Saltmeister
The Dangerous Dinner
Consider this: As a movement initiated by non Jews, the responsibility is not upon the Jews to take care of the members. The members should take care of themselves. But--if it is really a movement initiated by Jews, then there are going to be problems, because now Jews have to take care of non Jews. It is not easy to take care of someone else's kids.
I'm aware of the movement's relative independence, but Judaism does seem like a parent tradition/community to them. Some of them even adopt Jewish practices in their daily lives.
(As usual Netti you are putting a thread back onto its rails.)
I forgot how it started, but I think it was one of the members mentioning their exploration of the idea of being a Noahide. It was Dondi himself if I remember correctly. It sort of grew from there.
The things that Jesus said can never replace Judaism and he denied such himself. Judaism is a covenant. It is OLAM=perpetual.
There's actually a number of things I could have meant by "Jesus replaced Judaism." That's because both Jesus and Judaism can be a number of different things to people in religious terms, and this is perhaps where I would disagree with you when you say, "Judaism is a covenant." If Judaism was only a covenant, my statement would have no validity. But I meant something else other than covenant replacement.
Judaism is more than a covenant. Judaism is a tradition. Judaism is a religion. It is a religion that involves a covenant. You might be oversimplifying it a little too much when you say, "Judaism is a covenant." Having said that, you could now attempt to understand why I said "Jesus replaced Judaism" and try to figure out what I meant by it.
Jesus is not a religion, he is not a covenant, he is not a tradition, so Jesus cannot replace Judaism as a religion, covenant or tradition. There must therefore be something else in common between Jesus and Judaism for Judaism to be replaced by Jesus. What is it? Why did I say what I said?

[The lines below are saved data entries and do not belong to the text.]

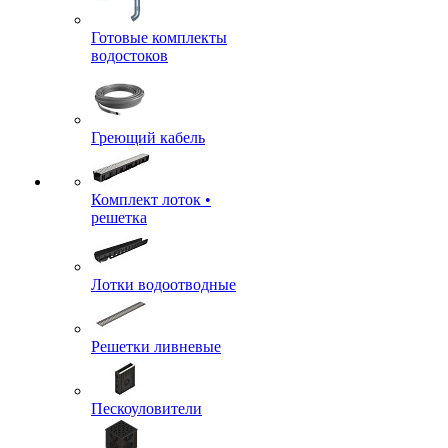
Готовые комплекты
водостоков
Греющий кабель
Комплект лоток •
решетка
Лотки водоотводные
Решетки ливневые
Пескоуловители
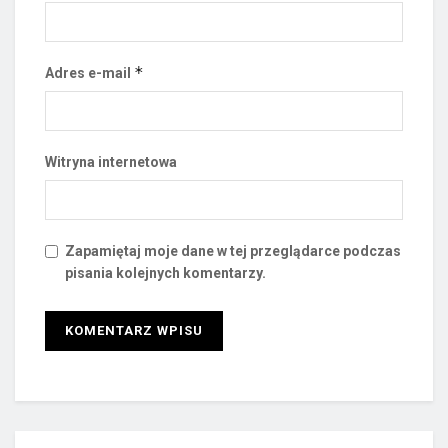
*
Adres e-mail
Witryna internetowa
Zapamiętaj moje dane w tej przeglądarce podczas
pisania kolejnych komentarzy.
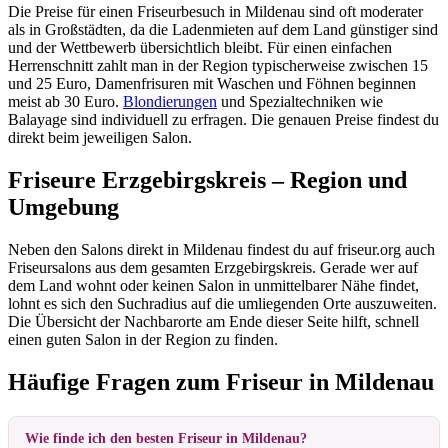
Die Preise für einen Friseurbesuch in Mildenau sind oft moderater
als in Großstädten, da die Ladenmieten auf dem Land günstiger sind
und der Wettbewerb übersichtlich bleibt. Für einen einfachen
Herrenschnitt zahlt man in der Region typischerweise zwischen 15
und 25 Euro, Damenfrisuren mit Waschen und Föhnen beginnen
meist ab 30 Euro.
Blondierungen
und Spezialtechniken wie
Balayage sind individuell zu erfragen. Die genauen Preise findest du
direkt beim jeweiligen Salon.
Friseure Erzgebirgskreis – Region und
Umgebung
Neben den Salons direkt in Mildenau findest du auf friseur.org auch
Friseursalons aus dem gesamten Erzgebirgskreis. Gerade wer auf
dem Land wohnt oder keinen Salon in unmittelbarer Nähe findet,
lohnt es sich den Suchradius auf die umliegenden Orte auszuweiten.
Die Übersicht der Nachbarorte am Ende dieser Seite hilft, schnell
einen guten Salon in der Region zu finden.
Häufige Fragen zum Friseur in Mildenau
Wie finde ich den besten Friseur in Mildenau?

Judaism had a purpose. Jesus also had a purpose. One thing I'd like you to understand when I say something like, "Jesus replaced Judaism" is that I certainly don't mean Judaism is completely useless. I do find Judaism useful. Judaism continues to be valid today. In fact I believe Judaism may actually help Christianity figure out its own purpose and destiny. But the latter concerns the 21st century, not the first century. Christianity is badly in need of reform and there are a lot of things I see in Judaism that are good enough to help in that reformation.

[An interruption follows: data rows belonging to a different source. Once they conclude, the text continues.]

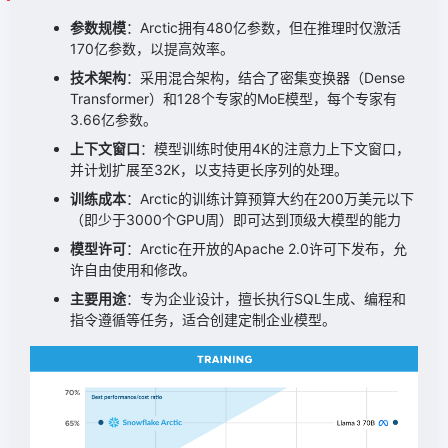
参数规模
：Arctic拥有480亿参数，但在推理时仅激活
170亿参数，以提高效率。
技术架构
：采用混合架构，结合了密集变换器（Dense
Transformer）和128个专家的MoE模型，每个专家有
3.66亿参数。
上下文窗口
：模型训练时使用4K的注意力上下文窗口，
并计划扩展至32K，以支持更长序列的处理。
训练成本
：Arctic的训练计算预算大约在200万美元以下
（即少于3000个GPU周）即可达到顶级大模型的能力
模型许可
：Arctic在开放的Apache 2.0许可下发布，允
许自由使用和修改。
主要用途
：专为企业设计，擅长执行SQL生成、编程和
指令遵循等任务，适合创建定制企业模型。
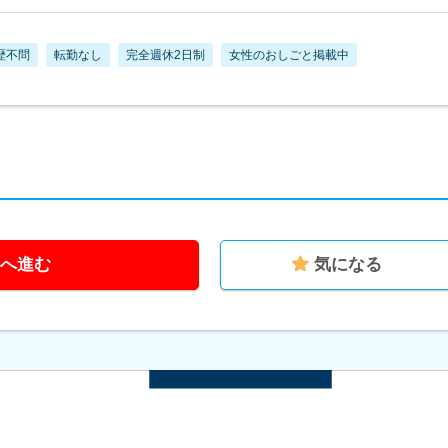
歴不問
転勤なし
完全週休2日制
女性のおしごと掲載中
へ進む
気になる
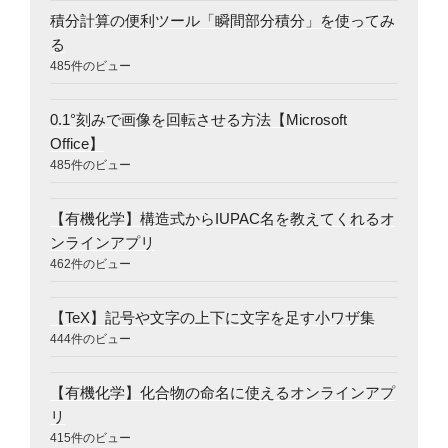
積分計算の便利ツール「瞬間部分積分」を使ってみ
る
485件のビュー
0.1°刻みで画像を回転させる方法【Microsoft
Office】
485件のビュー
【有機化学】構造式からIUPAC名を教えてくれるオ
ンラインアプリ
462件のビュー
【TeX】記号や文字の上下に文字を足す小ワザ集
444件のビュー
【有機化学】化合物の命名に使えるオンラインアプ
リ
415件のビュー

Let's go back to the first century. If Jesus had any purpose in the first century, it was to seek to fulfill a purpose in which Judaism had failed as a peer-reviewed religious tradition. Jesus, being a Jew, was an individual embodiment as well as being a participant in the peer-reviewed tradition of Judaism. I believe that he did, indeed, try to reform Judaism.

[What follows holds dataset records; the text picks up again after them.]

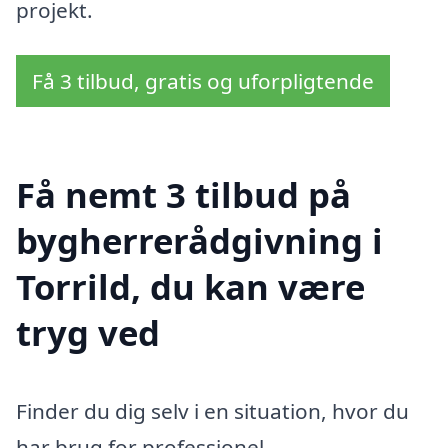
projekt.
Få 3 tilbud, gratis og uforpligtende
Få nemt 3 tilbud på
bygherrerådgivning i
Torrild, du kan være
tryg ved
Finder du dig selv i en situation, hvor du
har brug for professionel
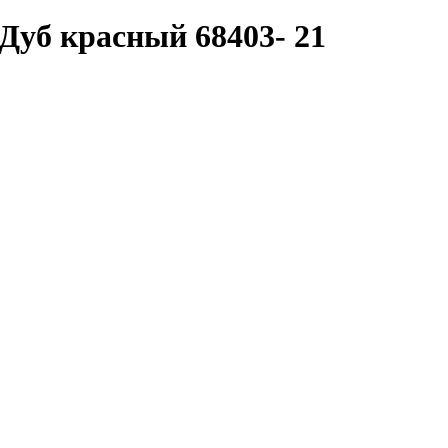
Дуб красный 68403- 21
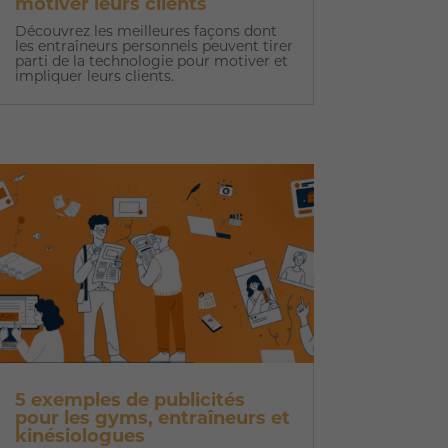
motiver leurs clients
Découvrez les meilleures façons dont
les entraîneurs personnels peuvent tirer
parti de la technologie pour motiver et
impliquer leurs clients.
5 exemples de publicités
pour les gyms, entraîneurs et
kinésiologues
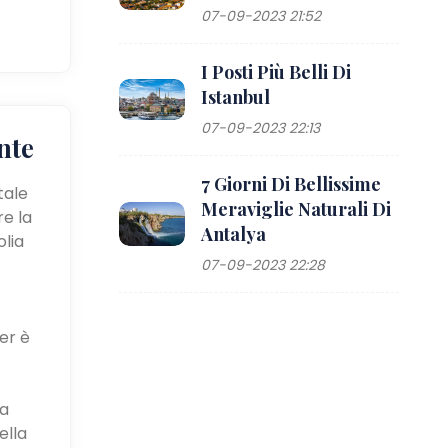
07-09-2023 21:52
I Posti Più Belli Di
Istanbul
07-09-2023 22:13
nte
7 Giorni Di Bellissime
tale
Meraviglie Naturali Di
re la
Antalya
olia
07-09-2023 22:28
er è
ca
ella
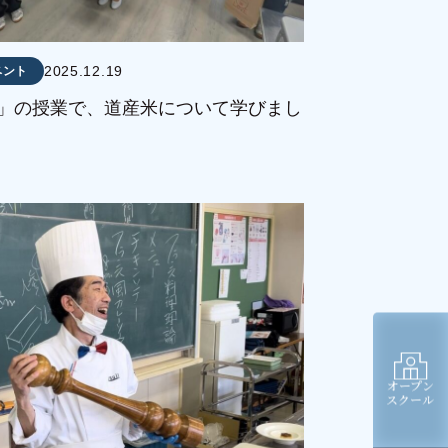
2025.12.19
ベント
」の授業で、道産米について学びまし
オープン
スクール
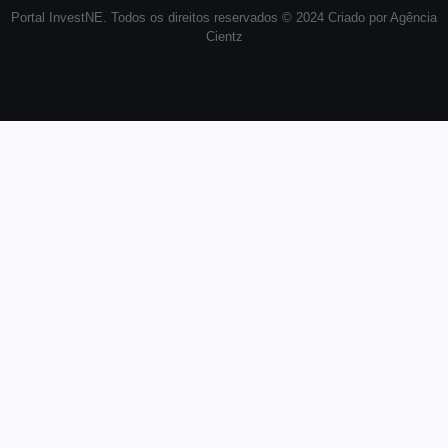
Portal InvestNE. Todos os direitos reservados © 2024 Criado por Agência
Cientz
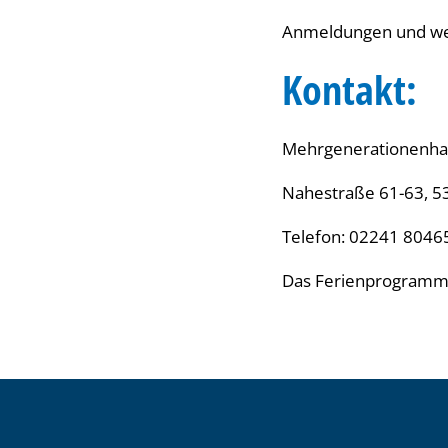
Anmeldungen und wei
Kontakt:
Mehrgenerationenhau
Nahestraße 61-63, 5
Telefon: 02241 8046
Das Ferienprogramm w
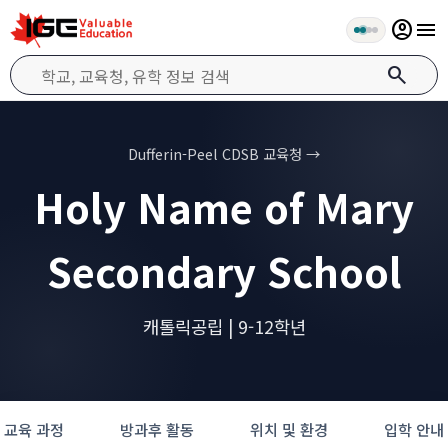
account_circle
menu
search
Dufferin-Peel CDSB 교육청 →
Holy Name of Mary
Secondary School
캐톨릭공립 | 9-12학년
교육 과정
방과후 활동
위치 및 환경
입학 안내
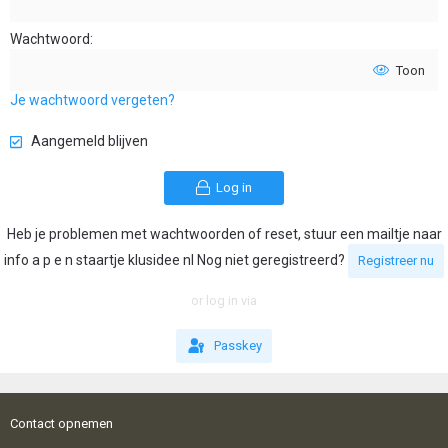
Wachtwoord
Toon
Je wachtwoord vergeten?
Aangemeld blijven
Log in
Heb je problemen met wachtwoorden of reset, stuur een mailtje naar
info a p e n staartje klusidee nl Nog niet geregistreerd?
Registreer nu
or log in via
Passkey
Contact opnemen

He lived under the authority of Judaism so much as being sufficiently at peace with most of its people. But the premise of Christianity is that Jesus' mission and purpose was greater than that of Judaism. He was not to just merely be a participant in a peer-reviewed tradition. He had a mission direct from God. If Judaism couldn't reform, then something far more radical was necessary.
. . . or at least we could have an entirely new tradition by which to remember him, so that he would not be forgotten, and so that perhaps maybe 2,000 years later, Judaism might benefit from it when it wasn't ready in the first century. Maybe that "radical solution" was a new religion, a heresy in the eyes of Judaism at the time.
This was what I meant by "Jesus replaced Judaism" and hence, "full of grace and truth, the Word became a human being."
But 2,000 years later, it seems more of the reverse. I think this time it's Christianity that needs reform. Christianity has wandered far from the man who inspired it.
It may indeed be a part of the prophecy of the "grafting back" into the tree of Judaism. I don't really mean that Jesus really replaced Judaism. It's more like "Jesus" was what "Judaism" need to become if you understand what I'm saying.